Publication

Ukraine’s Currency Market Preserves Status Quo

16/09/2016

Anna Sisetska

Partner, Attorney-at-Law

Antitrust and Competition,
Banking and Finance,
Trade and Commercial,
Aviation,
Consumer Goods and Retail,
Transport and Infrastructure

Alexander Borodkin

Partner, Attorney-at-Law

Real Estate and Construction,
Tax,
Trade and Commercial,
Agribusiness,
Renewables,
Transport and Infrastructure

On September 14, 2016, the National Bank of Ukraine (the NBU) issued Resolution No. 386 extending temporary currency restrictions that had been effective for more than two years. A brief overview of the main currency control requirements for the next three months, subject to some of them being eased in late July and late August 2016, is provided below.

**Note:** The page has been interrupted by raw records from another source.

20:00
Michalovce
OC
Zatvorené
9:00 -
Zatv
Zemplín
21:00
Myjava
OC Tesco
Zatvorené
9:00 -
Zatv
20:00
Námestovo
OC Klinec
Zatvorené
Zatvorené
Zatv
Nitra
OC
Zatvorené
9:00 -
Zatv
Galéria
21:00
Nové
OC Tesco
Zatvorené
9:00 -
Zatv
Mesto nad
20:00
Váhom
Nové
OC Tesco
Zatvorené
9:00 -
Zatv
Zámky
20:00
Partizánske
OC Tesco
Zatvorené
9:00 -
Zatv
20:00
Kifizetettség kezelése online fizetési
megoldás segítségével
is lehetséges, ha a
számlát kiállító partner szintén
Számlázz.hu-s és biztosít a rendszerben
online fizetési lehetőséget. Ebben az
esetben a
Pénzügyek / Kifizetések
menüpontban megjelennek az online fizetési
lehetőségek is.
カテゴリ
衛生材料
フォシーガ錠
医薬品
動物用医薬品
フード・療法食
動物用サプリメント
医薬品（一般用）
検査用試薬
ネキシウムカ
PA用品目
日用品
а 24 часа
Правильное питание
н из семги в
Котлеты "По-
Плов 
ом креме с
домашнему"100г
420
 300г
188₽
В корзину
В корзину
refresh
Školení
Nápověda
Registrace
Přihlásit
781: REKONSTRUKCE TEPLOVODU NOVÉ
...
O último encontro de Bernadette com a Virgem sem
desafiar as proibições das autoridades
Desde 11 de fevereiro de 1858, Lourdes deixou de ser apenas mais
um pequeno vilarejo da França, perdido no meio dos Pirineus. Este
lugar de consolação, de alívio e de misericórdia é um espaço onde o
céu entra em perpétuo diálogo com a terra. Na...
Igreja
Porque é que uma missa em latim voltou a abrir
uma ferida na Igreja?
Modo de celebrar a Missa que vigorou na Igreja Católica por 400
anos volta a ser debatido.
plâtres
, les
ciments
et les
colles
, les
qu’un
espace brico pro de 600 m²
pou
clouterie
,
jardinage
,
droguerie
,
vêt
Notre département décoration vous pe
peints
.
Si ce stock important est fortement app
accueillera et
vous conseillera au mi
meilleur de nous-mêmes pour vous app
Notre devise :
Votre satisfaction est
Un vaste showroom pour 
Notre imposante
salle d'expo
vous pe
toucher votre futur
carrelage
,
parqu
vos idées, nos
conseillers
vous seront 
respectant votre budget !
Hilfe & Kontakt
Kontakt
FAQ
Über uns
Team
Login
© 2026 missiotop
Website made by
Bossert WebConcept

Key Changes for Businesses:

  1. The maximum allowable period for settlements under export and import transactions has been increased from 90 to 120 calendar days.

  2. In respect of the effective prohibition of early repayment of foreign currency loans to non-residents, one more significant exception has been introduced: along with a permission to change an interest payment period for such loans within 180 days, it is also allowed to reduce the loan repayment period where such reduction is carried out for the purpose of debt restructuring by setting off claims for the principal loan amount as an additional contribution of a non-resident creditor to the authorized capital of a resident debtor during the authorized capital increase (conversion). It is noteworthy that this only concerns the set-off of counterclaims. However, the NBU, for example, gave no consideration to the contribution of a loan claim as an in-kind contribution.

  3. Back in mid-August 2016, the NBU canceled a requirement for mandatory examination of foreign economic contracts price by the State Information and Analysis Center for Monitoring of External Commodity Markets (Derzhzovnishinform SE). Presently, the NBU independently continues monitoring the currency transactions carried out by non-residents and may block any transaction the NBU believes to be risky, non-compliant with the law or posing a real or potential threat of legalization of proceeds from crime.

The following restrictions will remain in force until December 15, 2016:

  1. 65% of foreign currency earnings shall be subject to mandatory sale.

  2. Dividends shall be allowed to be paid only for the period of 2014 to 2015. The total amount of such payments during one calendar month shall still not exceed the greater of USD 1 mln or 10% of the total amount of payable dividends. If 10% of the total dividends exceed USD 5 mln, the monthly payment limit will be USD 5 mln. Payment of dividends for preceding periods or in larger amounts is still prohibited.

  3. It is prohibited to purchase and transfer foreign currency for the purposes of returning abroad the funds received from the sale of Ukrainian issuers’ securities, corporate rights in Ukrainian entities, and funds received from Ukrainian entities’ capital reduction or as a result of withdrawal from their participants.

  4. It is prohibited to purchase and transfer foreign currency under individual NBU licenses if the sum of payment under such licenses exceeds USD 50,000.00 per month, with a few exceptions whose list, however, has not changed.

  5. It is prohibited to purchase foreign currency at the instruction of a resident client (other than an individual) who has foreign currency funds held in current and deposit accounts in an amount exceeding USD 25,000.00 or an equivalent thereof in any other currency. The limit amount does not include some funds whose list has been expanded only with foreign currency purchased to repay such resident client’s indebtedness under loans (borrowings) from non-resident lenders.

The above changes entered into effect on September 15 and will remain in effect until December 15, 2016.

Judging from our clients’ recent requests, the major market expectations concern possibilities for converting debts owed to non-resident lenders into Ukrainian companies’ capital, clarification of the criteria to guide the NBU in its blocking of payments to non-residents, and the ultimate lifting of restrictions for payment of dividends and performance of other investment transactions. Our experience shows that it is often possible to find a legally reasonable, although not always obvious, way to achieve the desired economic effect even amid the currently existing restrictions. We continue to closely monitor the situation in the currency market and will inform you about all major changes.